Let’s take a closer look as we turn around to head for the airport.

Aha! That is new. A new lead opening up near Billygoat Island. That’s Town Island behind it.

My last shot was an attempt to catch a glimpse of conditions at Devil’s Gap. It’s not much good for that, but it’s a lovely picture of some snow clouds!

Gordon Island and Galt Island near the bottom of the frame, Devil’s Gap near the center of the picture.

It’s getting late, and I have to fly again tomorrow, so I’ll have to check this over, post it and go to bed.

March 30, 2019: Satellite Saturday

It’s been too cloudy to produce any clear satellite images since the 27th, but what we can do is look back to see how this March compares to the same time in previous years.

First, let’s get oriented. Here’s a similar picture from later in the spring that I marked up with some place names.

Now to business. Here are a set of false colour images from the end of March. The false colour looks weird, but it gives the most contrast between ice and water.

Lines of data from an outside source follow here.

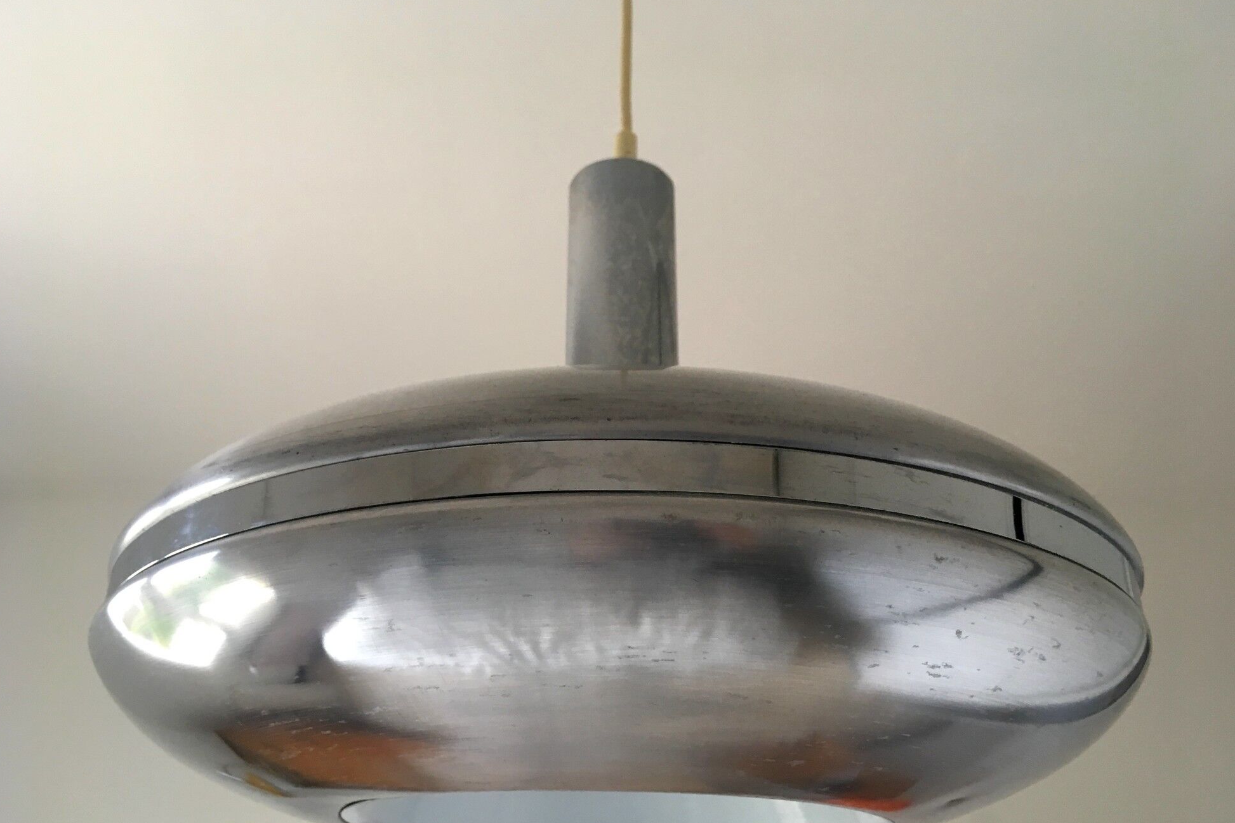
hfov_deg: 60.3
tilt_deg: +26.4
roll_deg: -1.1
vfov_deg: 42.2
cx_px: 605
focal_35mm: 31
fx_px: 1063
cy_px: 461
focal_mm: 4.15
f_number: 2.2
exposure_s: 1/33
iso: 100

2018 is in there because of the similarities to this year. 2017 was a mild, early spring. 2014 was an exceptionally cold, late thaw.

The black squiggles near the top of each frame are open water on the Winnipeg River. Near the middle of the pictures you can sometimes pick out water at Big Narrows. 2019 and 2018 are a close match, but I think this year’s going a little better. Also, there’s a three day difference in the dates, because some days were too cloudy for satellite shots.

The bottom pair show the range of conditions you can see at this time of year. 2017 was mild: by late March the Winnipeg River was almost entirely open, and the Rainy River was opening things up at the south end of the lake. Ice-out that year was in late April. On the other hand, 2014 was unusually bitter, and there was hardly any open water at all. In fact, Lake Superior (not shown) was 90% frozen, which is wild for the end of March. Lake of the Woods wasn’t ice free until May 21st that year.

Thanks to Liam Gumley, of the Space Science and Engineering Center at the University of Wisconsin-Madison for permission to crop, annotate and use these pictures.

What does all this mean for this year? It means we’re doing about average. Yes, things look a lot like 2018, and that was a late spring. But it was late mainly because of a nasty stretch of frigid weather in Late April and early May. That shouldn’t happen this year. The first few days of April will be below normal, but as we head into the second week of April, temperatures should swing up, and at least one forecast says we might see shirtsleeve temperatures by the middle of the month. Let’s hope that prediction holds up.